The company currently has a market share of 50% in terms of turnover in the consumer goods sector and remains a threat to many of its competitors. Its main competitors are Unilever, Procter & Gamble and Reckitt Benckiser have an average market share of 16%. PZ remains ahead of its peers mainly as it has product ranges which give it access to the various demographic groups in Nigeria. Its customers range from infants to pensioners for its branded consumer goods products and the emerging middle class, which makes up 30% of the total population in Nigeria (around 50 million people!) for its range of home appliances.
Venturing into electrical appliances has given the company an exceptional edge over its peers. Even though the segment only contributes 23% to its total sales, we expect to see further growth from this segment as the market’s population continues to grow and personal income continues to increase. The Consumer goods segment remains the main contributor to turnover as it accounted for over 70% of the company’s total turnover. Overall, sales continue to grow at a rate of 22% year on year and the company has been able to achieve this as it has leading brands in its various segments.
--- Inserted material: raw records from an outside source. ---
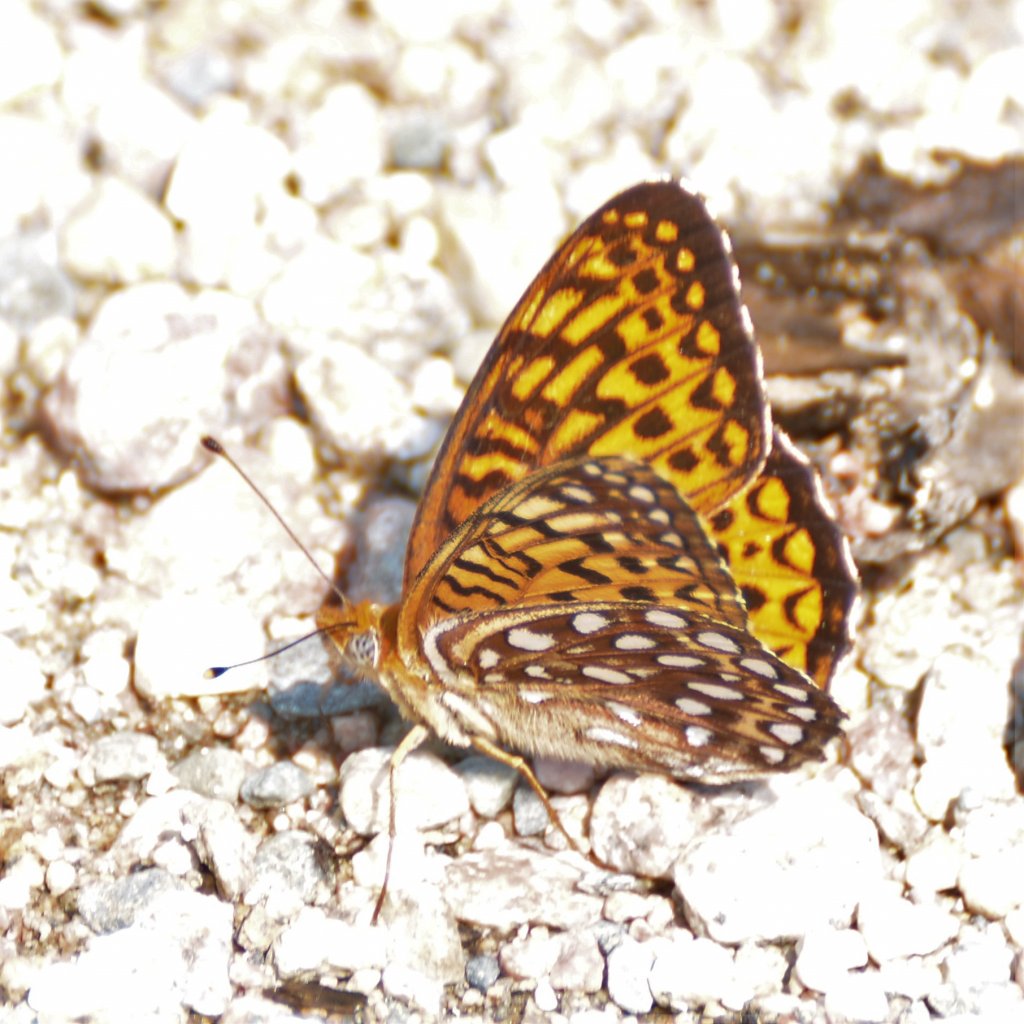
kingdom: Animalia
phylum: Arthropoda
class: Insecta
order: Lepidoptera
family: Nymphalidae
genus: Speyeria
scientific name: Speyeria atlantis
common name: Atlantis Fritillary
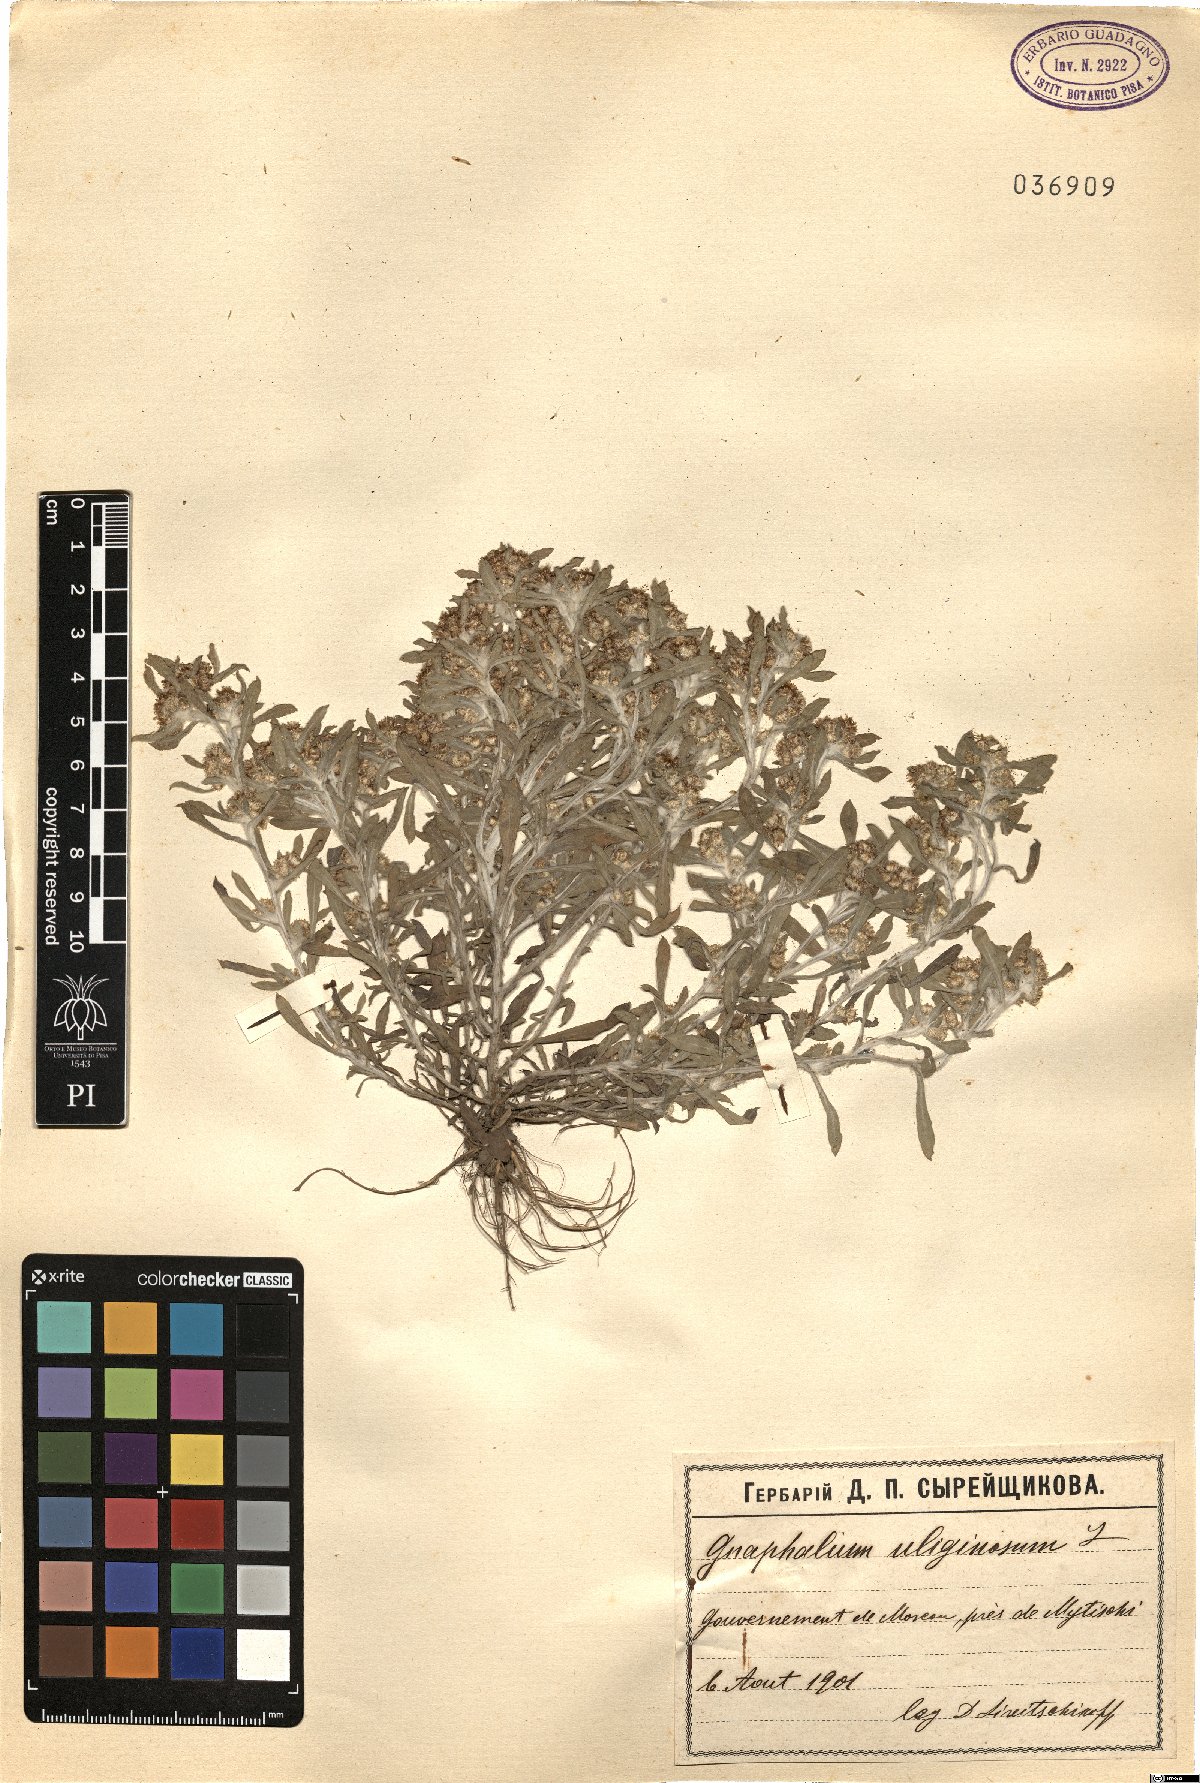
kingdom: Plantae
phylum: Tracheophyta
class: Magnoliopsida
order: Asterales
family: Asteraceae
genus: Gnaphalium
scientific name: Gnaphalium uliginosum
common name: Marsh cudweed
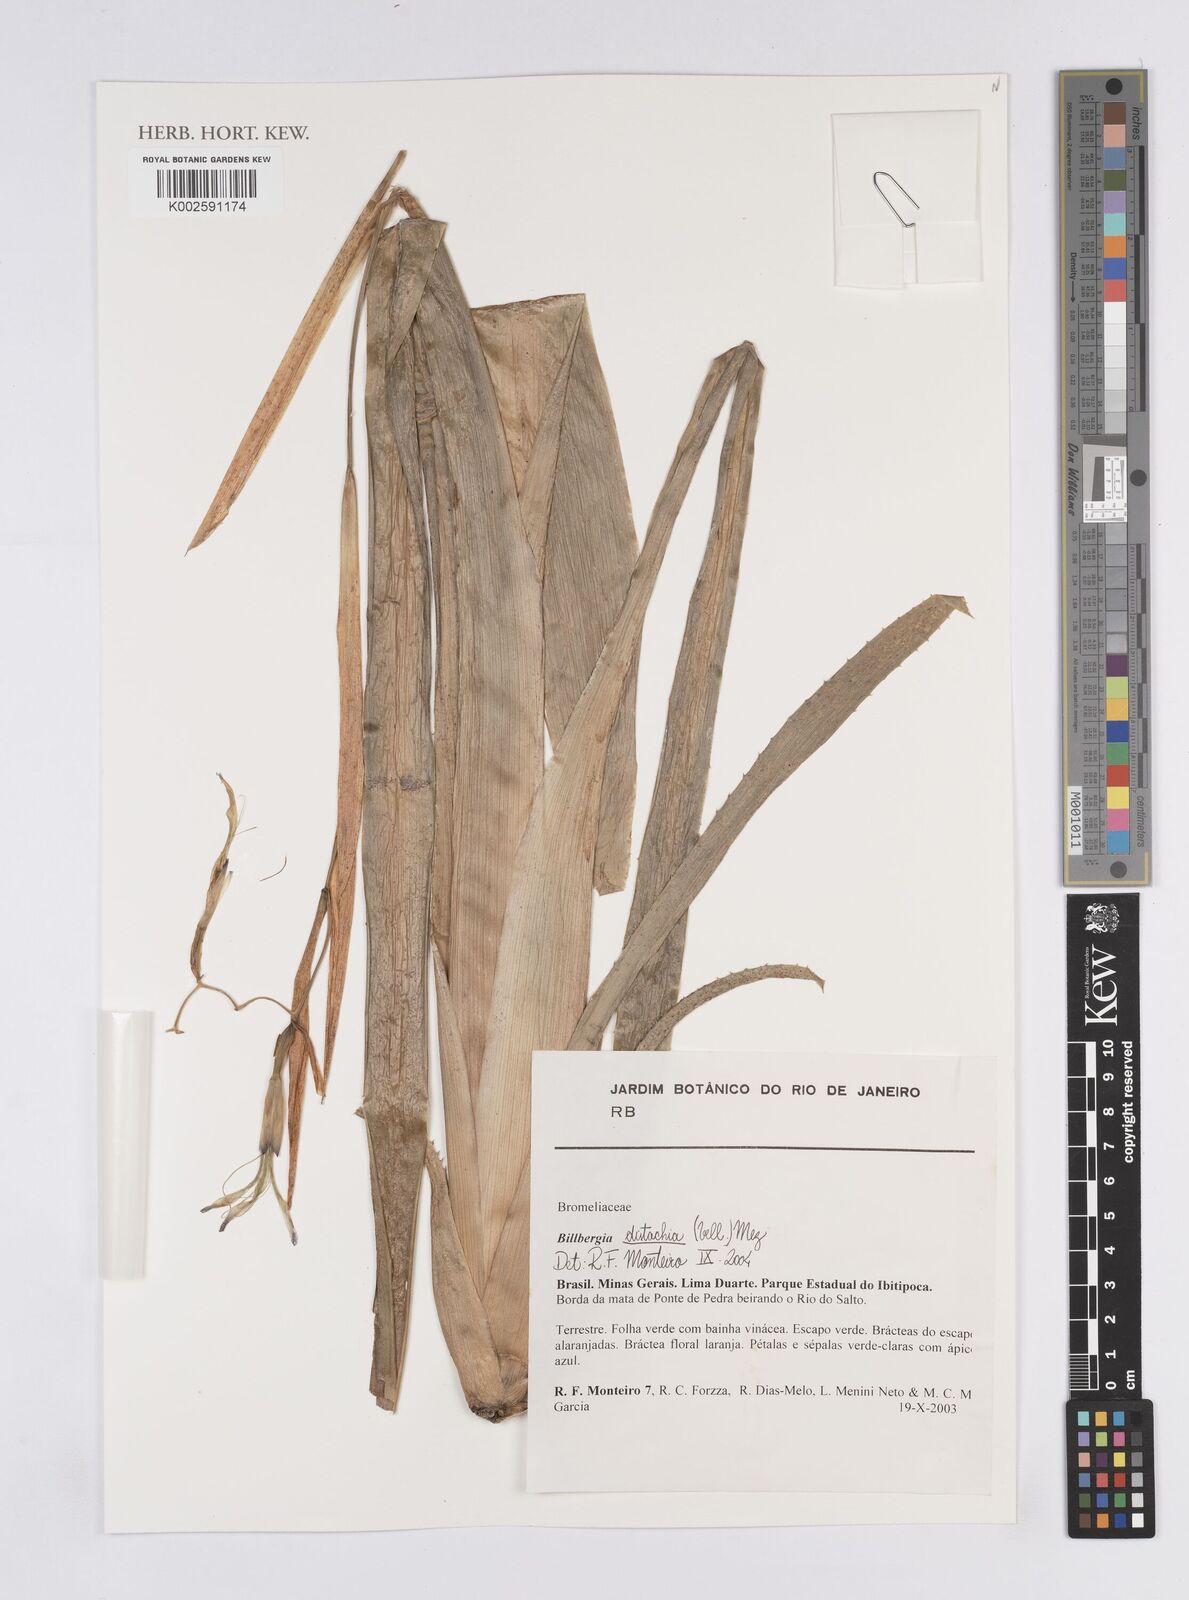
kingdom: Plantae
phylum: Tracheophyta
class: Liliopsida
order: Poales
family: Bromeliaceae
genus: Billbergia
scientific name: Billbergia distachia
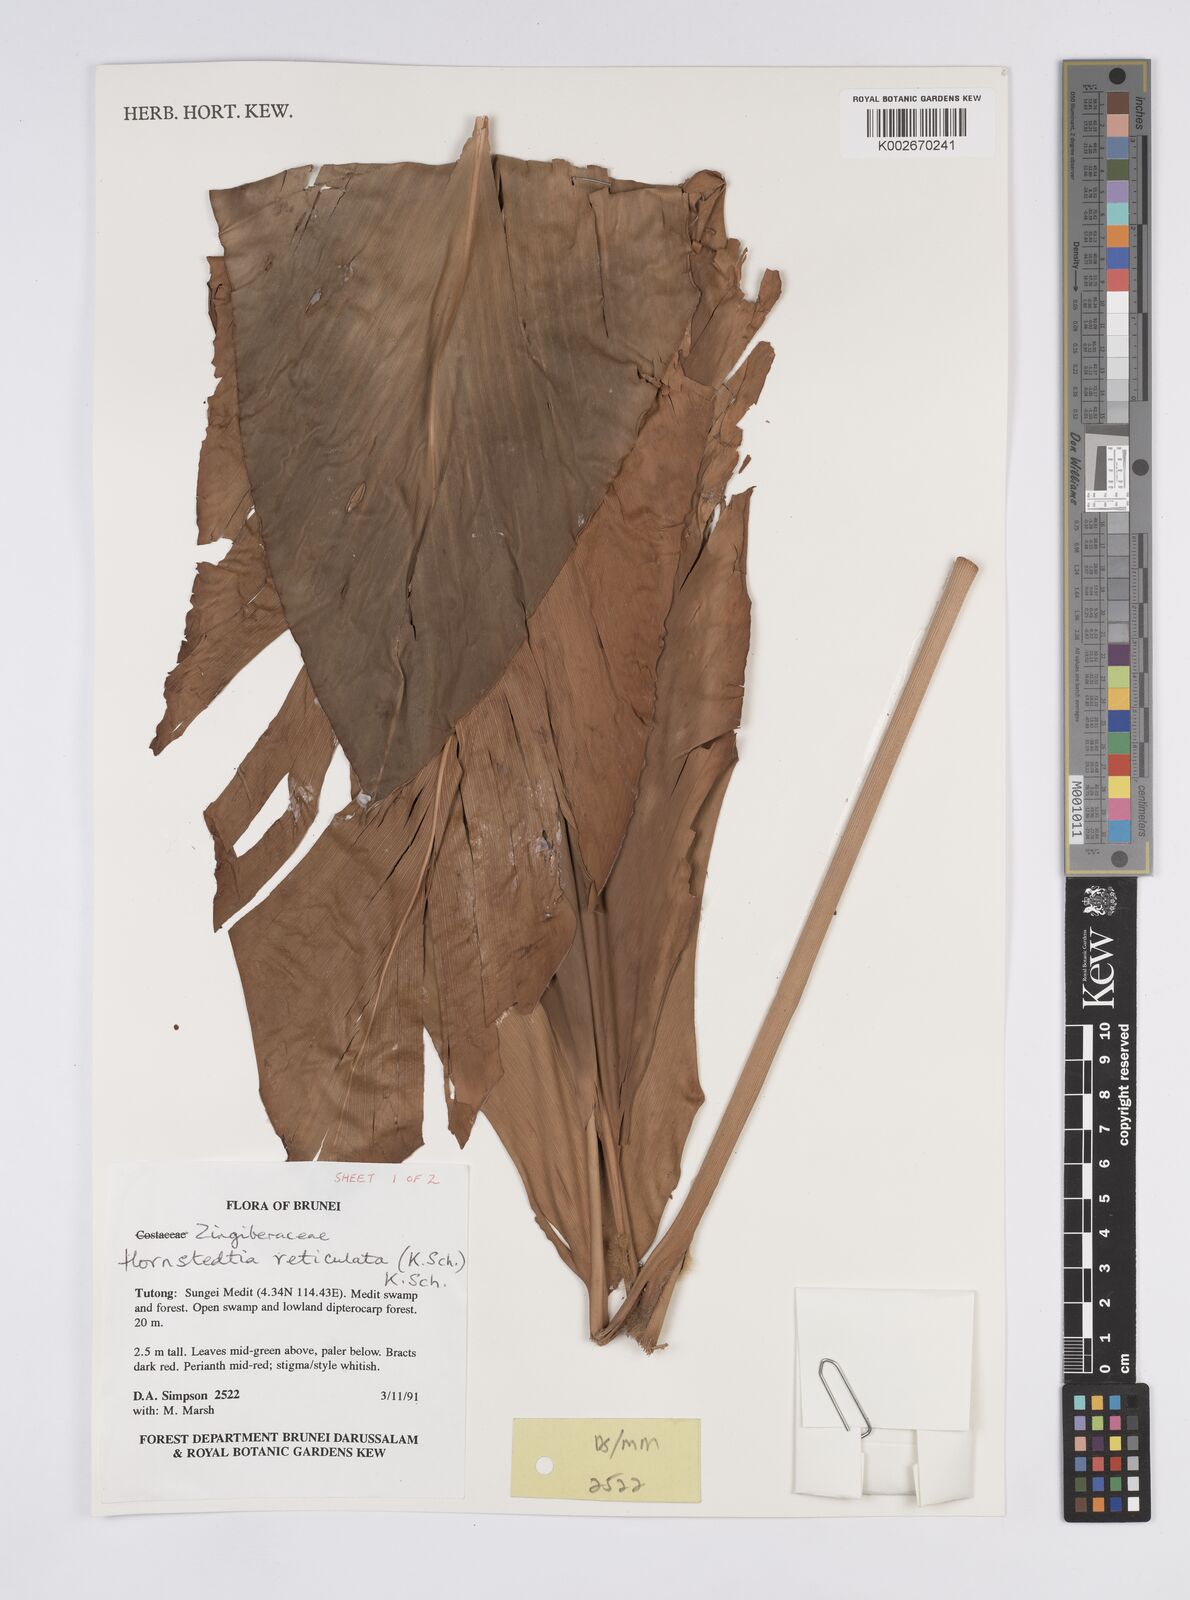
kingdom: Plantae
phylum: Tracheophyta
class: Liliopsida
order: Zingiberales
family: Zingiberaceae
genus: Hornstedtia
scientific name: Hornstedtia reticulata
We believe that PZ Cussons finds itself in a position of leadership because of the following reasons:
- The management team has extensive local experience compared to many of its competitors in the consumer goods market
- Continued increase of market penetration by building a distribution network of up to around 1000 distributors and 26 depots in the major regions. To put this in perspective, the closest competitor operates through only 300 distributors. In addition, PZ Cussons has embarked on a £39million 3 phase investment plan to further improve its production capacity and distribution.
- PZ Cussons’ can implement a dynamic product strategy and operate a flexible product range, sometimes even through joint ventures with leading global brands such as Glandia Manufacturing Nutritional Beverage for its milk and energy beverages and Haizer Thermacool for its electrical appliances product range.
The stock has appreciated by 80% from last year’s price and it remains one of the stocks preferred by many investors as it continued to report positive results even during the turbulent times in 2009. The company is known for its generous dividend policy, which makes it the darling and quintessential holding of many local institutional investors.
The dilapidated infrastructure in Nigeria has continued to hinder the distribution of its various products while the lack of power results in higher energy costs for the company, which currently contribute at least 20% to the operating cost of the business.
Today, both the Nigerian Federal and State governments are heavily investing in improved infrastructure such as roads and power supply in Nigeria. PZ Cussons will without a much doubt be one of the first boats to rise on this tide.